> What is expected
In the records below, begin at the line that has "[124,355,159,367] Build ->" and stop after the line that has "[127,540,258,559] [128,574,202,589] //"; quote those lines verbatim and nothing more.

> Given information
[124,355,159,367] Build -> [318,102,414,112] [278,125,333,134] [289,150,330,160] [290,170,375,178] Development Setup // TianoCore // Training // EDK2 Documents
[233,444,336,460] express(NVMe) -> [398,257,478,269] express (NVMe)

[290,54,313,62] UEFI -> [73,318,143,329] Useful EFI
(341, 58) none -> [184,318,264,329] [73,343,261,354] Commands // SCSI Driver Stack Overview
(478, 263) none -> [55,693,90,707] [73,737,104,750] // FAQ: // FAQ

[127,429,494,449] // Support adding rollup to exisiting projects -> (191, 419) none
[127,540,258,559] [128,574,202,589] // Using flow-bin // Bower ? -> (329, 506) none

==

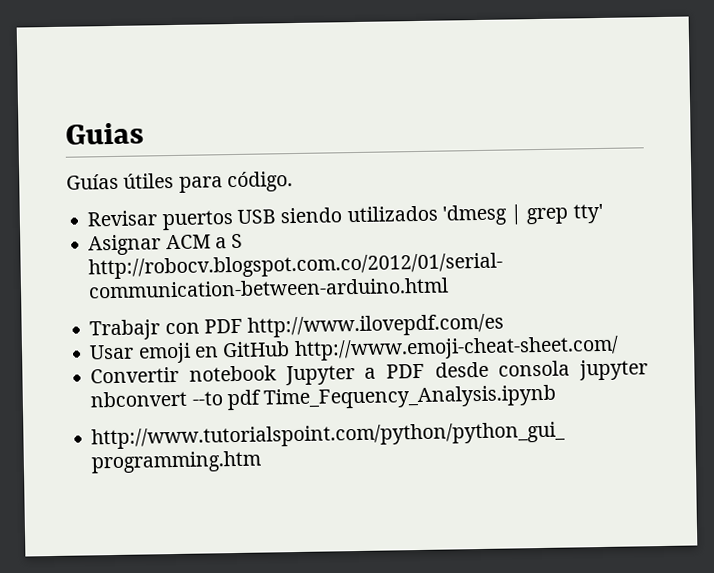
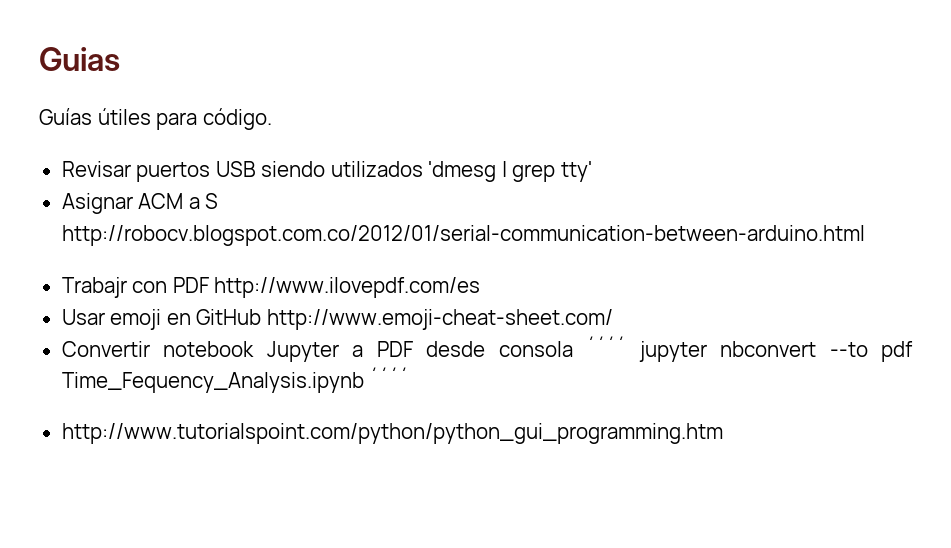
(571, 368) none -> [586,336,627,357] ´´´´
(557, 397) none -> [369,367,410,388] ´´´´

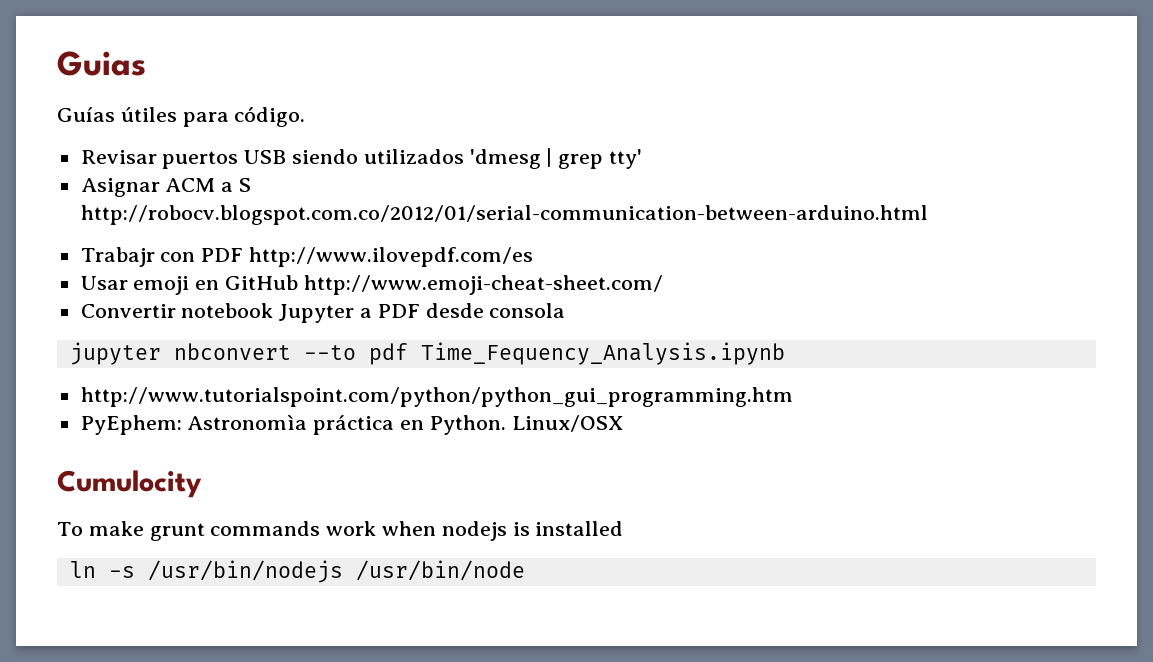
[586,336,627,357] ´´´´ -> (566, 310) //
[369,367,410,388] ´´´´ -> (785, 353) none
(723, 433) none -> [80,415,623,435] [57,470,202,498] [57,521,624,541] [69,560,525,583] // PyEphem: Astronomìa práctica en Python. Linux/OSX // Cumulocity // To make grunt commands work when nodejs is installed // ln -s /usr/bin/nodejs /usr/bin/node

* * *

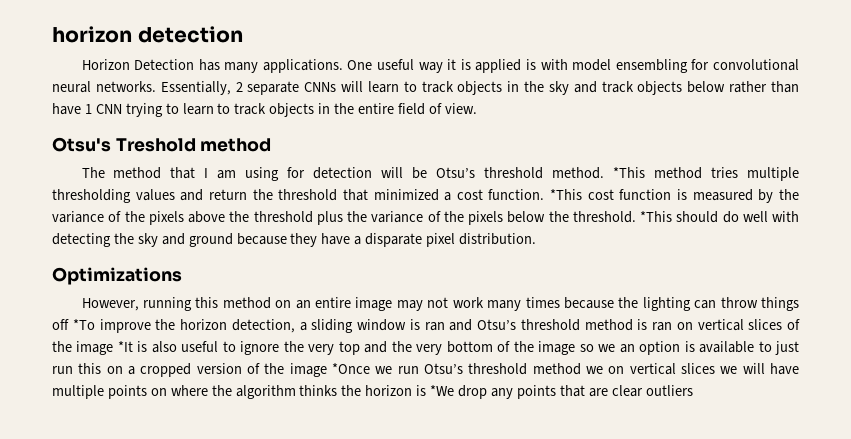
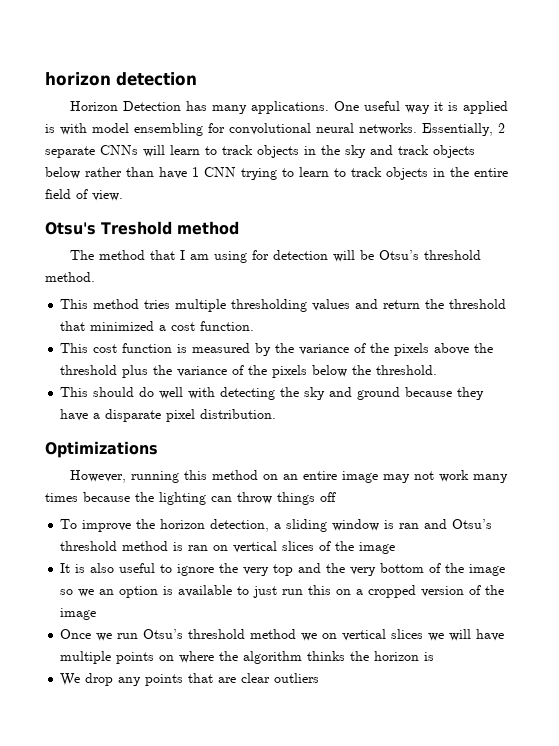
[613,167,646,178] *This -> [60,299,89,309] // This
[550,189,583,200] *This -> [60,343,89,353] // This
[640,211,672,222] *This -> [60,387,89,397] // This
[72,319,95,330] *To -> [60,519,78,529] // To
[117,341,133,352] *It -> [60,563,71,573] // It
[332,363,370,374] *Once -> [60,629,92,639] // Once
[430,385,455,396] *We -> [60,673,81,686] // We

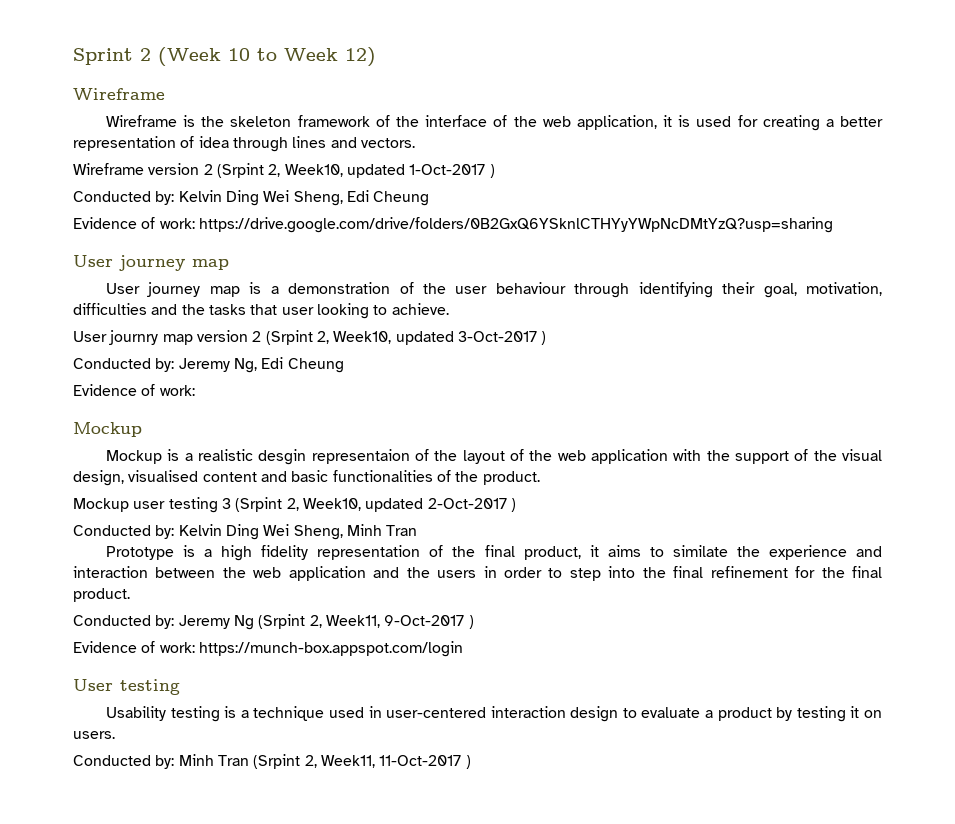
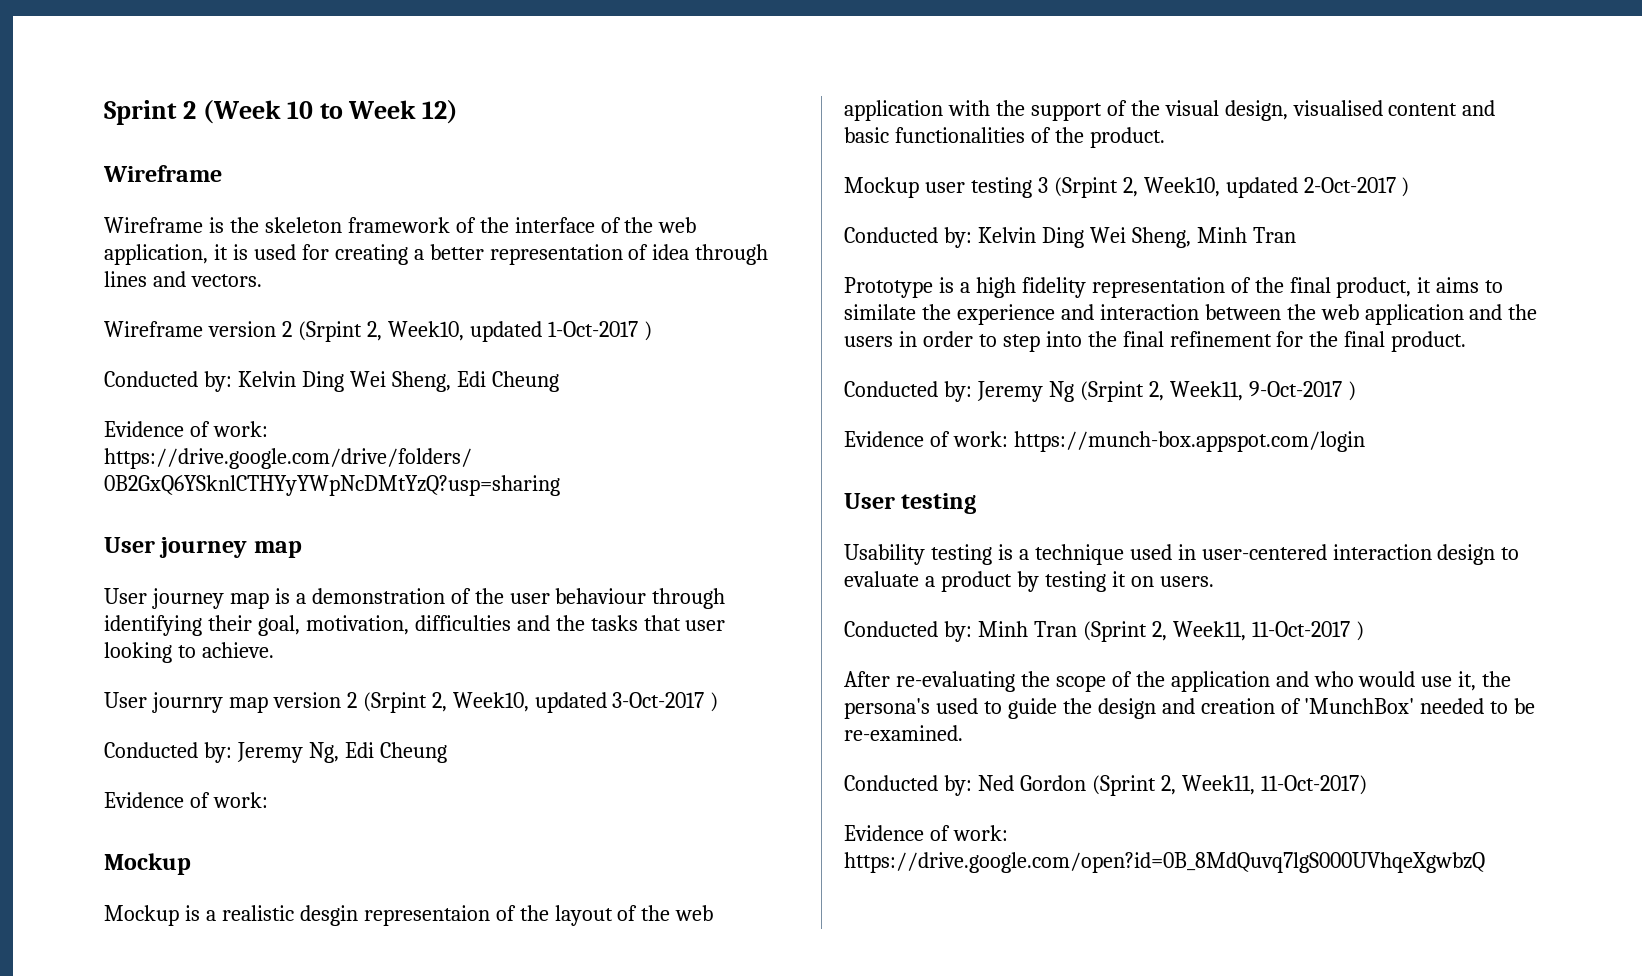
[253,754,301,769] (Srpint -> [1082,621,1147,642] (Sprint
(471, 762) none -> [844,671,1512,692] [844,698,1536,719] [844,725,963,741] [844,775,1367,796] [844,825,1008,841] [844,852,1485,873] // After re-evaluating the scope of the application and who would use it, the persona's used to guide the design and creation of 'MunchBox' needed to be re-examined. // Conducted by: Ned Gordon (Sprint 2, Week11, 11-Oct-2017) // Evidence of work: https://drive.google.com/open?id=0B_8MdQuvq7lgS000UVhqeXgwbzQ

> Result below
[124,355,159,367] Build -> [318,102,414,112] [278,125,333,134] [289,150,330,160] [290,170,375,178] Development Setup // TianoCore // Training // EDK2 Documents
[233,444,336,460] express(NVMe) -> [398,257,478,269] express (NVMe)

[290,54,313,62] UEFI -> [73,318,143,329] Useful EFI
(341, 58) none -> [184,318,264,329] [73,343,261,354] Commands // SCSI Driver Stack Overview
(478, 263) none -> [55,693,90,707] [73,737,104,750] // FAQ: // FAQ

[127,429,494,449] // Support adding rollup to exisiting projects -> (191, 419) none
[127,540,258,559] [128,574,202,589] // Using flow-bin // Bower ? -> (329, 506) none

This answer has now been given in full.